Sunday, November 4, 2018

Smudge Fan v3.0

To date, one of the most popular posts on this blog (and certainly on Pinterest) is my first attempt at making a smudging fan. And as I have previously stated, I hated that project. I only made that version of fan one time, and only made four of those fans total. Then I tried a new design, which was much simpler and I liked the finished product much better. I have made several dozen of the second iteration of smudging fan, and still use that design when making new fans. However, today I worked on a new design, or rather a variation of the second design, and it turned out fairly well.

This fan came about as a way to salvage a damaged feather, because I was too cheap to just throw it away. I prepared a batch of wild turkey feathers to be made into v2.0 fans, by trimming the tips and inserting a bamboo skewer into the quill to give it strength. I then cut the skewer to the desired length of my handle. This makes it possible to get a decent handle of a consistent length, even if the quill is damaged, weak or short.

Normally, I would then just wrap the handle with suede leather lace, and add a few beads to the ends of the lace and call it done, but this time I decided to apply a new technique I had read about, wherein one uses a hot iron to flatten and straighten the feather. Here is where things went wrong. I set my iron too hot and it melted the vane on one side. It only melted part of it, and only about half-way up, but it made the feather pretty ugly and unusable. I was just about to throw it away when I got the idea to see if I could convincingly cover up the damaged part with another smaller feather.

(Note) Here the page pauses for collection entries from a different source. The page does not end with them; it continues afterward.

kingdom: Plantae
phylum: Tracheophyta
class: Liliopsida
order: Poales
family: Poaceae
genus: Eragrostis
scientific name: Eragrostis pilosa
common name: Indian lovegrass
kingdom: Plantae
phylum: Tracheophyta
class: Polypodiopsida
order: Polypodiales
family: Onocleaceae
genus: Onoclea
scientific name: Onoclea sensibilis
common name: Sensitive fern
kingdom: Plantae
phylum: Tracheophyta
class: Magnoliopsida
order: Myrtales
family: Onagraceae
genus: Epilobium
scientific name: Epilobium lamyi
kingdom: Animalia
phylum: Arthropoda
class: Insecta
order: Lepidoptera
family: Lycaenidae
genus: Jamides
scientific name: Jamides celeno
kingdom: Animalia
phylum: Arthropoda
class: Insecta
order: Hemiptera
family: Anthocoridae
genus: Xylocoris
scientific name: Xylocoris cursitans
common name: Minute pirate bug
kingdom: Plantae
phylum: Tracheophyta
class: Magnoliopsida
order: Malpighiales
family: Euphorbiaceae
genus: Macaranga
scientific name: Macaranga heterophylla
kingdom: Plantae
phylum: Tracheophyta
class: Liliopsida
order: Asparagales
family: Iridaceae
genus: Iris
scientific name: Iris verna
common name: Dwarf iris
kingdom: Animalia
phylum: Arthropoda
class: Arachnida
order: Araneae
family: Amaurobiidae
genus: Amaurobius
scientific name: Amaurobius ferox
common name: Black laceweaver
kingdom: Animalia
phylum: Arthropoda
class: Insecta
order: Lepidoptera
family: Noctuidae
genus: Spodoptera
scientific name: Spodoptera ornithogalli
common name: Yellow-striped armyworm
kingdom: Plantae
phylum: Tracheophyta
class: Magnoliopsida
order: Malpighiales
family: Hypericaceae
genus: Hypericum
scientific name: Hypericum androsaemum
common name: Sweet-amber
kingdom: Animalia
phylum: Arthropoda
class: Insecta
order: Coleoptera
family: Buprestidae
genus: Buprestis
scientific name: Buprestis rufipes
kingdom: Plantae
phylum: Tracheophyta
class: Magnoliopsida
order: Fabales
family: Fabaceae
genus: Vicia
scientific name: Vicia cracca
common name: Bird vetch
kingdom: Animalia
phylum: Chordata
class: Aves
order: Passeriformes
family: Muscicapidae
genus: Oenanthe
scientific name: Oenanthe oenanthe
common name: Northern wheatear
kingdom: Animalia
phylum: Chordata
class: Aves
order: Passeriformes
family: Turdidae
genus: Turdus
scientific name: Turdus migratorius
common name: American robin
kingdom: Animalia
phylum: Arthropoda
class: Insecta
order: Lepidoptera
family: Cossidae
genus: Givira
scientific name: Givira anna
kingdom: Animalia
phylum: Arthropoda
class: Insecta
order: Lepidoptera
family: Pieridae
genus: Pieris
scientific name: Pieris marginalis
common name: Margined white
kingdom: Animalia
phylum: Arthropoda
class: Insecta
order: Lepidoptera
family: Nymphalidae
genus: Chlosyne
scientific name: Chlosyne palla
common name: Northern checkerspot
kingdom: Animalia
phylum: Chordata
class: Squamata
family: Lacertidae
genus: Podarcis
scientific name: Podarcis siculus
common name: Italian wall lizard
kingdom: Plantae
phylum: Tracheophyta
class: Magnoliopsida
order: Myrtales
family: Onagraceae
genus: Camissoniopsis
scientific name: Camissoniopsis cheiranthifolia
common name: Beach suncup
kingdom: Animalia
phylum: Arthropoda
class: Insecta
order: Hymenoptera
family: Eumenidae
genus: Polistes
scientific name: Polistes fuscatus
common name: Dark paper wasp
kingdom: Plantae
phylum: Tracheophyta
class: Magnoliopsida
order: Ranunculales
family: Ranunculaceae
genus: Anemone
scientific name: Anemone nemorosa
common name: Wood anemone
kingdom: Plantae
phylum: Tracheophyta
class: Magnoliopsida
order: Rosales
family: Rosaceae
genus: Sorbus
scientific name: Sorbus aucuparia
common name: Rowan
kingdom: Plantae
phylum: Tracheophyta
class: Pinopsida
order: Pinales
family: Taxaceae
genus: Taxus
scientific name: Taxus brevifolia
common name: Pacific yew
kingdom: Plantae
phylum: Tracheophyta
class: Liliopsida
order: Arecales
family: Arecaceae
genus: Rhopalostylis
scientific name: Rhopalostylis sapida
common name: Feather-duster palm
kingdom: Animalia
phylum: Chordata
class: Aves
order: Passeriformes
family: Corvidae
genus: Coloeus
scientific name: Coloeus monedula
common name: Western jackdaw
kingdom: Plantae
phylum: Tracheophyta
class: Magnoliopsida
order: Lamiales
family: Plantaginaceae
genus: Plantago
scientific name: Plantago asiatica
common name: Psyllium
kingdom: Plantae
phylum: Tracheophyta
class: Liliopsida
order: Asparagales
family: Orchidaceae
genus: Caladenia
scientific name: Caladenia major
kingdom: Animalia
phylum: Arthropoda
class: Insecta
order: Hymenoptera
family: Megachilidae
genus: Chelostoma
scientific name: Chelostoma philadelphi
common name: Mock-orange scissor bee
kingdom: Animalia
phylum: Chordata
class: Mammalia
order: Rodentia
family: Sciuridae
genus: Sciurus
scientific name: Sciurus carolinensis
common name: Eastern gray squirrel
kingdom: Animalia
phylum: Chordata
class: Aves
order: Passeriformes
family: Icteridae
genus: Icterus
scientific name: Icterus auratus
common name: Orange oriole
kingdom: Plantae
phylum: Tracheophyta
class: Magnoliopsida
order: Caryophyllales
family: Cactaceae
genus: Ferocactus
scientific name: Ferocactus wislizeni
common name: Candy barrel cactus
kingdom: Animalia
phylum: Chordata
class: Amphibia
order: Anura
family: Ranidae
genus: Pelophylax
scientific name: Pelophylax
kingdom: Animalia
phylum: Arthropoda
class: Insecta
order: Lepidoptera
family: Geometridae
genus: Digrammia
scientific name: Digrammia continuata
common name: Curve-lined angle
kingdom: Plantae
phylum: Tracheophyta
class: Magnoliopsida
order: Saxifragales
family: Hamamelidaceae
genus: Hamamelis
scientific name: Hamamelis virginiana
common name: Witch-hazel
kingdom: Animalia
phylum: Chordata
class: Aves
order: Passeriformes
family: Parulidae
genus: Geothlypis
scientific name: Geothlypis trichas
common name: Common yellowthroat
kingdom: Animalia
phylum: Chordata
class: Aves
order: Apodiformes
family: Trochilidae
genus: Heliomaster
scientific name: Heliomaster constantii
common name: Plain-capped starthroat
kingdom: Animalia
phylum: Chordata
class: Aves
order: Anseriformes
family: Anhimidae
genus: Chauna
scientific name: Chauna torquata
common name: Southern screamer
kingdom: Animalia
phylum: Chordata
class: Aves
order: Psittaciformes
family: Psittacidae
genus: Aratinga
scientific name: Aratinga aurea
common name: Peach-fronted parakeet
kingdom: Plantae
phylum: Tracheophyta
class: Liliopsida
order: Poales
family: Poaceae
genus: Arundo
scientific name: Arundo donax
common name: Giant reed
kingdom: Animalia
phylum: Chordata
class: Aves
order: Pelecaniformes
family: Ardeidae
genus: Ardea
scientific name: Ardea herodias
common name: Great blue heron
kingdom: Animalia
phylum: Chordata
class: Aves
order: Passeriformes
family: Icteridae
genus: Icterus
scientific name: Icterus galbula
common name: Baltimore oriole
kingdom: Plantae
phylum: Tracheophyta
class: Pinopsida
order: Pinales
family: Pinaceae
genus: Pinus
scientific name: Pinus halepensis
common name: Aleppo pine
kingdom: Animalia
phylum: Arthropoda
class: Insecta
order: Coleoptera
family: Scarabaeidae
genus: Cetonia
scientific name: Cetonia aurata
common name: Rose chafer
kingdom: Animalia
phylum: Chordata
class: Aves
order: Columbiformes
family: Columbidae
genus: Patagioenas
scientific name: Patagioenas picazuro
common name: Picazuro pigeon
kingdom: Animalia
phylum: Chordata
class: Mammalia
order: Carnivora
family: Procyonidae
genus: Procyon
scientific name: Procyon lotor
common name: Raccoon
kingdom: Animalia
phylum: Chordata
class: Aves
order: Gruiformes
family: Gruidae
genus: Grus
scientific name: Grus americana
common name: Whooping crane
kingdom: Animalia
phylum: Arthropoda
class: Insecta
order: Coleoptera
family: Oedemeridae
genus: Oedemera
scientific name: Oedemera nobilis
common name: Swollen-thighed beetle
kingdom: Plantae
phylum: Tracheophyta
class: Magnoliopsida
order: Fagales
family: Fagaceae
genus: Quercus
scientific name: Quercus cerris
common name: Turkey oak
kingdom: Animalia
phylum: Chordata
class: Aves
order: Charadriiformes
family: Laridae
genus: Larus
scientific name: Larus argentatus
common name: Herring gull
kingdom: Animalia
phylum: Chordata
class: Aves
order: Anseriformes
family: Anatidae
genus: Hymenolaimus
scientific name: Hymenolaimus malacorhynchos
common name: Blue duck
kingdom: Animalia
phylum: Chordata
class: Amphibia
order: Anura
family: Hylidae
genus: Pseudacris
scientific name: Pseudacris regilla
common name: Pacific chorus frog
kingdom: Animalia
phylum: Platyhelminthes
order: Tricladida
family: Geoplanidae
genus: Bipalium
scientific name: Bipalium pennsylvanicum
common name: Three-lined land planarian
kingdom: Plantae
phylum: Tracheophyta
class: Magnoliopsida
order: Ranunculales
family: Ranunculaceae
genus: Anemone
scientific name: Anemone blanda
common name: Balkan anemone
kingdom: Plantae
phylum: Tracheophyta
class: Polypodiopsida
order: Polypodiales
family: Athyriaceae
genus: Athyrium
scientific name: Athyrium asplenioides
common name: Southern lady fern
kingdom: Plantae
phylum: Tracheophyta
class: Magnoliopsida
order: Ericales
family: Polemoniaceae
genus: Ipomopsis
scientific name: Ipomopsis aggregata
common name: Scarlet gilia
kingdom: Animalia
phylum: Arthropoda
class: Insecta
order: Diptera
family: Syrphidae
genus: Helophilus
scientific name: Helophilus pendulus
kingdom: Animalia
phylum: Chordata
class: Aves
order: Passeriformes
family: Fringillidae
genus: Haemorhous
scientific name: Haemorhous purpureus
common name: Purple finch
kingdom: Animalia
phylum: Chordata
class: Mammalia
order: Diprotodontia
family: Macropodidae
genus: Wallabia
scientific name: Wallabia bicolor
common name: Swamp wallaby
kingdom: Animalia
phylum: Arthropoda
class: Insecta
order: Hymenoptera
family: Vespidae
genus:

I selected a couple of smaller wild turkey feathers to overlap the main feather on either side (thus covering up the damaged part of the vane). I held the shafts of the smaller feathers in place with a wooden clothes pin and used thick CA glue and spray activator to glue the shafts together. I didn't like the way the junction where the three feathers came together looked, so I covered it up with a small black marabou feather, also attached with CA glue.

I then began wrapping the handle with suede leather lace, making sure to cover over the joint where the shafts came together. I put a few dabs of CA glue under the leather in a few spots to make sure the wrapping didn't shift or come loose.
 In the picture just above, you can see the damaged part of the main feather along the right side.

As I did with v2.0, I added some accent beads to the ends of the leather wrapping, and that was it. Not terribly complicated, or significantly more difficult to make, but a little fancier than v2.0. I might make a couple more of these and sell them at a premium (compared to the simpler v2.0), but it is unlikely they will replace v2.0 completely.